Tomado de “Yanquis y Latinos” de Mariano Ospina Peña

En los primeros días de 1891, Chile llama la atención. Un fuerte enfrentamiento entre el Presidente de la República, José Manuel Balmaceda y el congreso chileno, estalló en una guerra civil. Mientras el Presidente fue apoyado por el Ejército, los congresistas lo fueron por la Armada.

El ministro estadounidense en Santiago, Patrick Egan advirtió a su gobierno que los congresionistas eran respaldados por los británicos residentes en Chile. Otras voces también le afirmaban a las autoridades en Washington, que los opositores a Balmaceda eran exponentes de la plutocracia del capital británico y las aduanas francesas, enemigos del comercio con los Estados Unidos.

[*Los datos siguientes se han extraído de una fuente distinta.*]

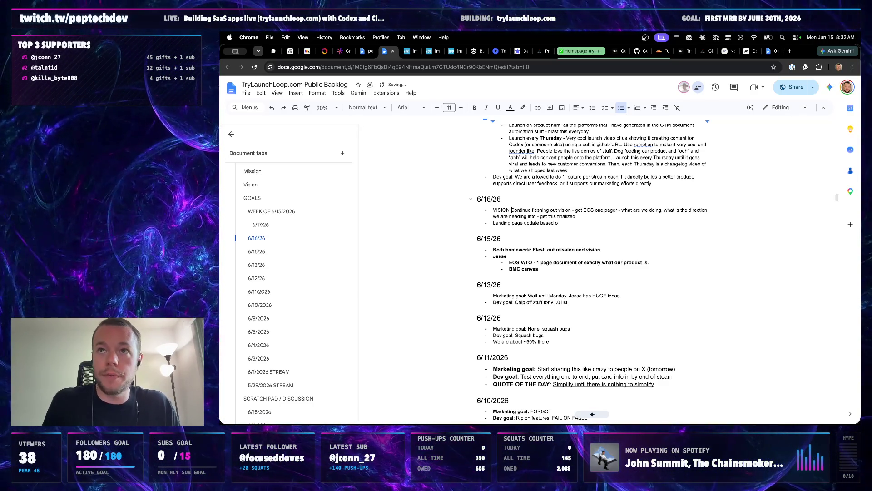
text(GOALS)
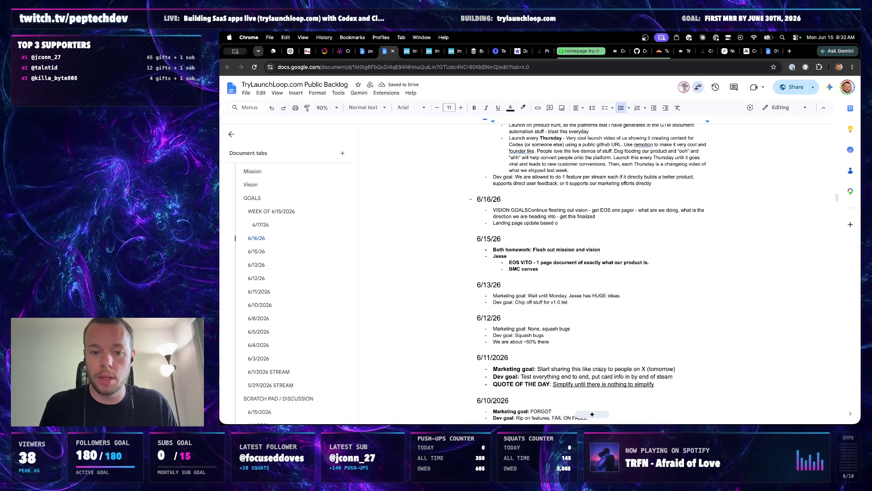
text(:)
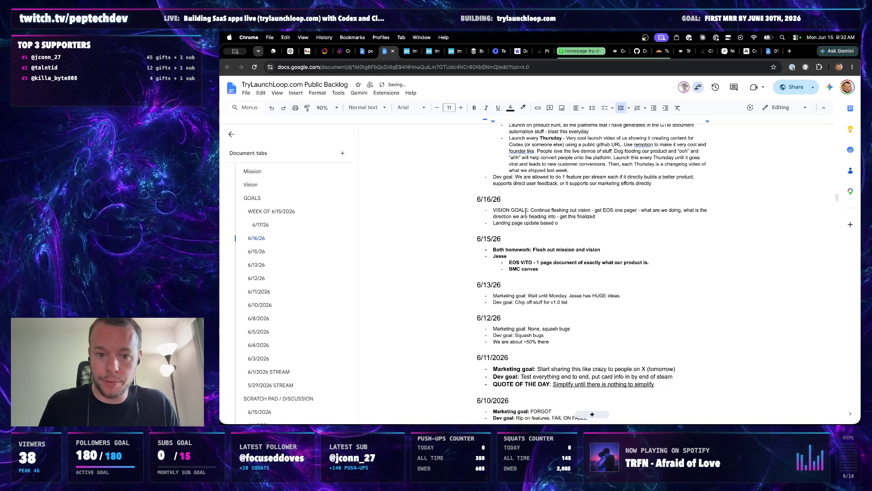
key(super+shift+Left)
key(super+b)
click(624, 217)
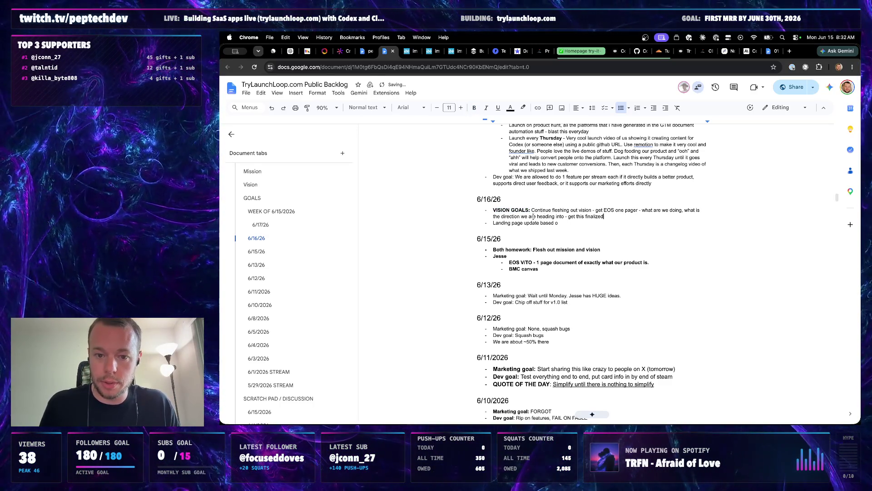
click(511, 210)
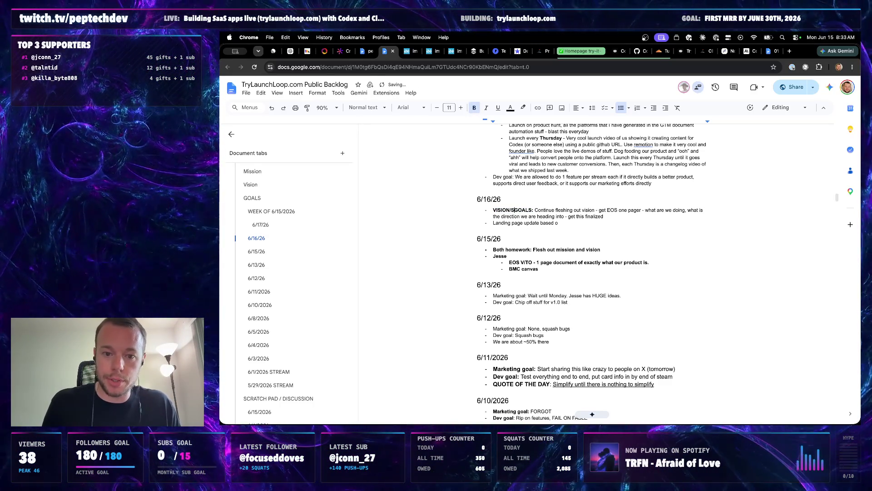
text(/STRATEGY)
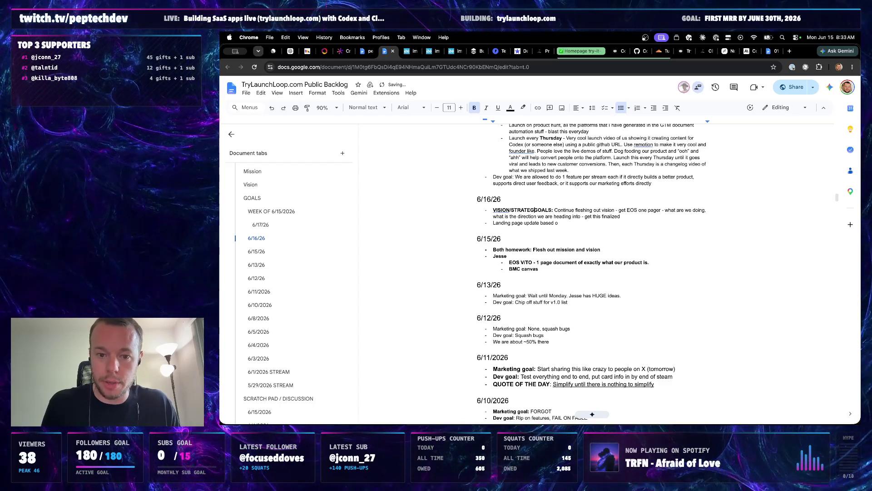
Start a 'MARKETING GOALS: None until' bullet below the vision line
click(636, 216)
key(Return)
text(MARKETING GOALS: None until we get v)
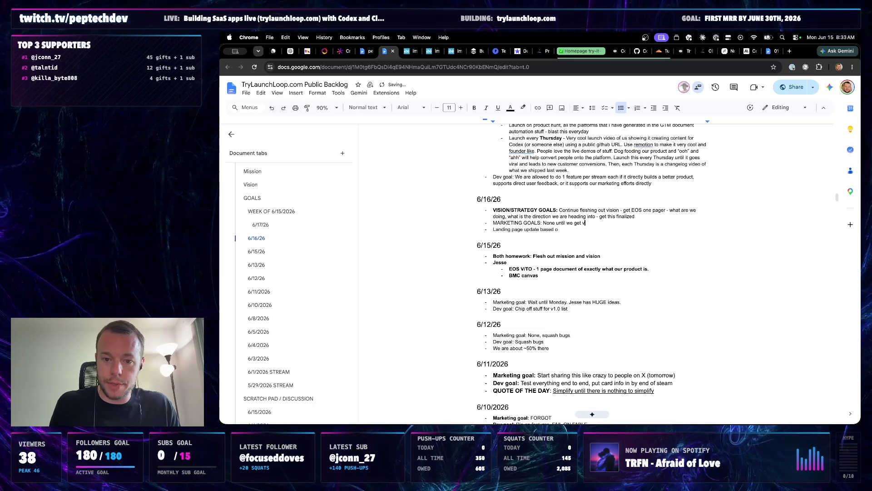
text(ision flushed)
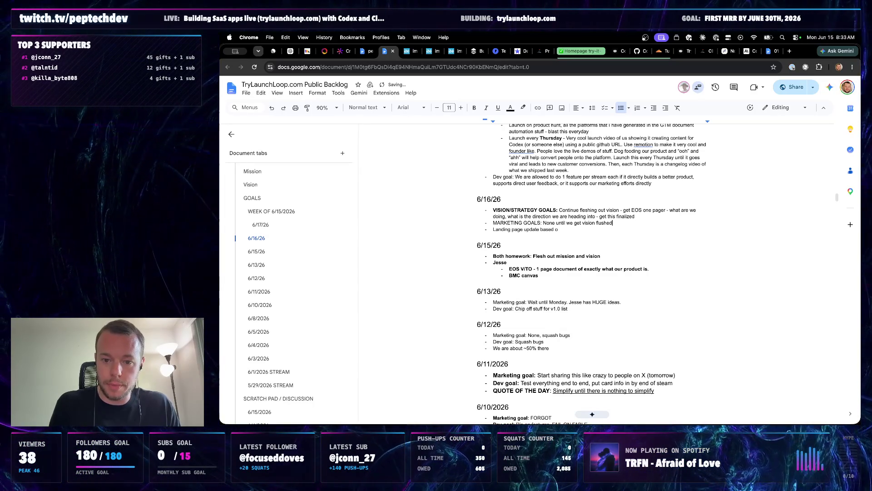
text( up)
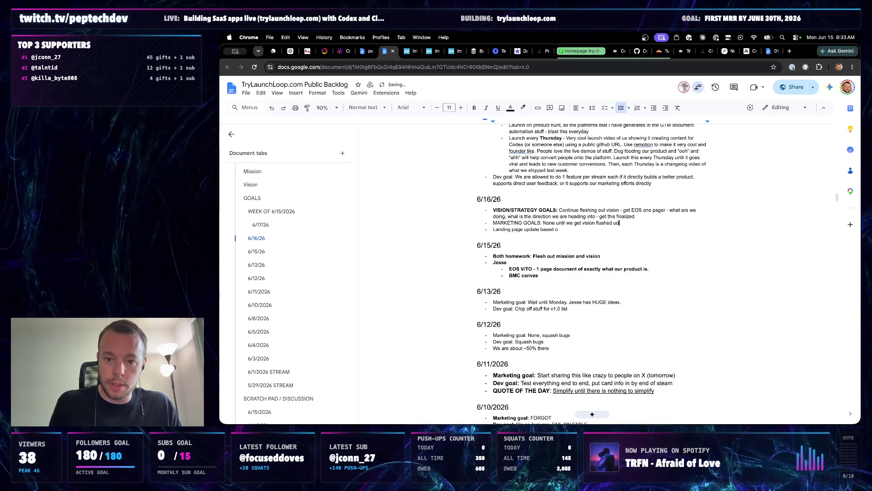
text(t, maybe 50 DMS)
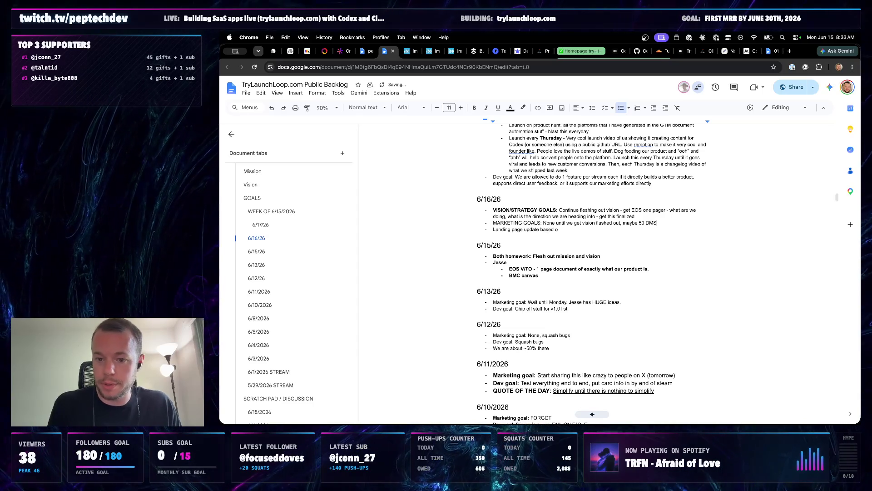
text( dep)
text( on t)
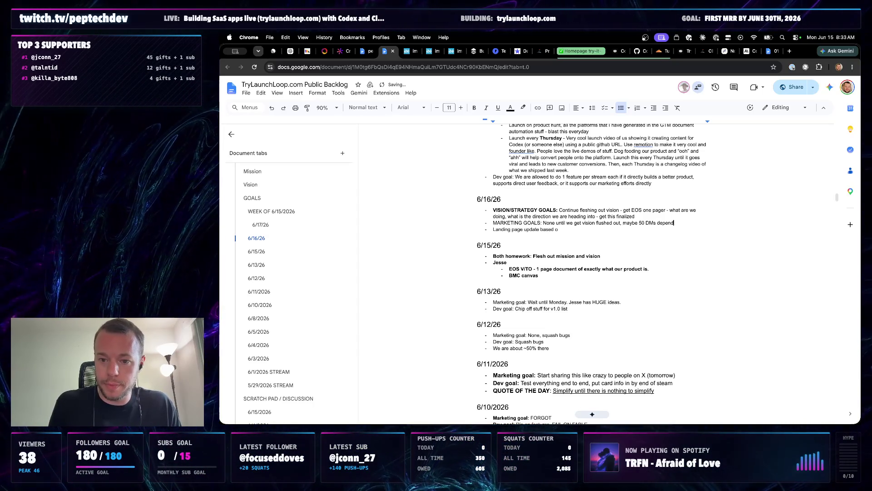
text(ime?)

Necesitando armar la facción del congreso, estas hicieron una gran adquisición de armas en los Estados Unidos. Pero advertidos por John W. Foster, el abogado del Ministro chileno en Washington, la entrega de armas se trató de impedir. Así el Itata, buque chileno, que llevaría la carga hasta Suramérica fue detenido en San Diego. Sin embargo el Itata logró huir con su carga y arribó a Iquique. De inmediato la Armada estadounidense ordenó su persecución y solo lo pudo alcanzar en el puerto chileno. Los congresionistas en aras de no polemizar con los estadounidenses, hicieron entrega de la nave, que aún no había podido descargar las armas. Pero el hecho causo fuerte resentimiento contra los yanquis.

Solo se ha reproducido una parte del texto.